Joe Zawinul is probably best known as the versatile keyboardist for fusion pioneers Weather Report. But his part in the story of American jazz goes back over a decade earlier, when he worked with another pioneer. Julian "Cannonball" Adderley refined a brand of instrumental music known as "soul jazz." Adderley’s alto sax was the fire in the engine of his quintets and sextets, an engine that grooved down the bumpy blue highways of the recently desegregated South.
But if Adderley provided the fuel, the Austrian-born Zawinul often served as navigator, laying out the band’s routes with propulsive, thoughtful compositions. Cannonball Plays Zawinul
, released this past year, is a compilation of 10 of the keyboardist’s maps taken from eight albums Cannonball cut for Capitol Records between 1961 and 1971. There’s much of interest on this disc: road markers that point in the direction Zawinul would later travel with Weather Report; a blend of musics that aptly captures many (though not all) of the modes and means jazz players used in their during the decade; above all, some crazy, jamming jazz with grooves deep enough to get lost in and indefatigable solos you’ll listen to countless times.
The disc gets right to the point with the opening track, "74 Miles Away," with Zawinul’s insistent piano vamp and a solo that kills, a head straight out of hard-bop land but with the rough edges of the form removed, and a classic Cannonball solo that growls and soars, freaks out and soothes. At nearly 14 minutes, the tune moves like the start of an exciting trip, with Drummer Rod McCurdy crashing and rolling along like he’s looking over the driver’s shoulder, following every twist and turn in the road.

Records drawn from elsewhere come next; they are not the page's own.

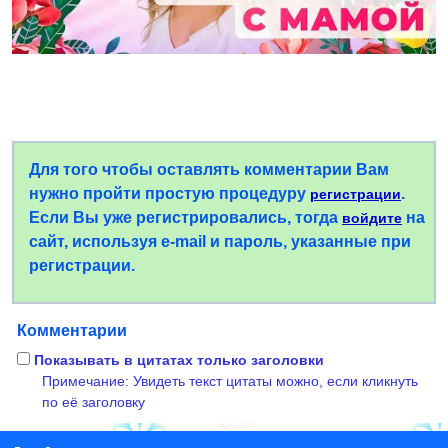
Для того чтобы оставлять комментарии Вам
нужно пройти простую процедуру
.
регистрации
Если Вы уже регистрировались, тогда
на
войдите
сайт, используя e-mail и пароль, указанные при
регистрации.
Комментарии
Показывать в цитатах только заголовки
Примечание: Увидеть текст цитаты можно, если кликнуть
по её заголовку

"Mystified (aka Angel Face)" is a short, poppy bossa nova out of some groovy ’60s soundtrack - just a little cheesey, but too in-the-pocket to turn to Velveeta - while "Money in the Pocket" is a rump-shaking boogaloo a la Lee Morgan’s "The Sidewinder."
"One Man’s Dream," "Hippodelphia" and "Yvette" bounces over a lot of jazz history in a few short minutes, from straight-ahead to an increasing sense of freedom. By "freedom," I don’t mean Free Jazz, though the band is fearless enough to venture into such terrain; rather I mean a freedom of expression and emotion, particularly an Ellingtonian sense of romance bopper’s eschewed throughout much of the ’50s and ’60s.

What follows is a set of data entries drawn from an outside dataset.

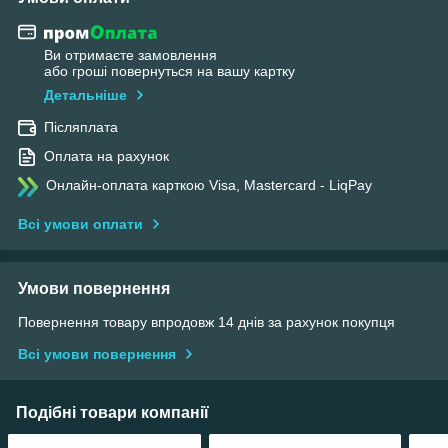
Ви отримаєте замовлення
або гроші повернуться на вашу картку
Детальніше
Післяплата
Оплата на рахунок
Онлайн-оплата карткою Visa, Mastercard - LiqPay
Всі умови оплати
Умови повернення
Повернення товару впродовж 14 днів за рахунок покупця
Всі умови повернення
Подібні товари компанії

No Cannonball Adderley album is complete without a little of the saxophonist’s patter: His voice is as resonant and distinctive as his horn as he introduces one of the songs he and Zawinul were best known for, a straight-ahead version of "Mercy, Mercy, Mercy."
"Ndo Lima" finds Adderley and company in African mode, a common gimmick of the late ’60s that didn’t always work. Here, the orchestration is a little odd, but the horn-and-percussion chorus is appropriately evocative. Zawinul later picked up this little figure and turned it into "Badia" for Weather Report, the fate of several other numbers on this disc as well.
The last tune, "Dr. Honorus Causa," Zawinul wrote for his esteemed colleague, Herbie Hancock. This version, cut in 1971, after Zawinul had split the band and was enjoying great success with Weather Report, features George Duke on keys and a distinctly post-electric Miles feel. That’s no coincidence, since Zawinul had a few years earlier joined the Black Prince of Jazz on some of his early forays into the wild, pulsating electric stuff for which Davis became both loathed and adored.
Compilations usually don’t turn me on, but I’ll listen to just about anything the underrated Cannonball Adderley did, and the all-Zawinul program provides an excellent framework, focusing on an excellent bit of a life’s work as huge and full as you’d expect from a guy named Cannonball.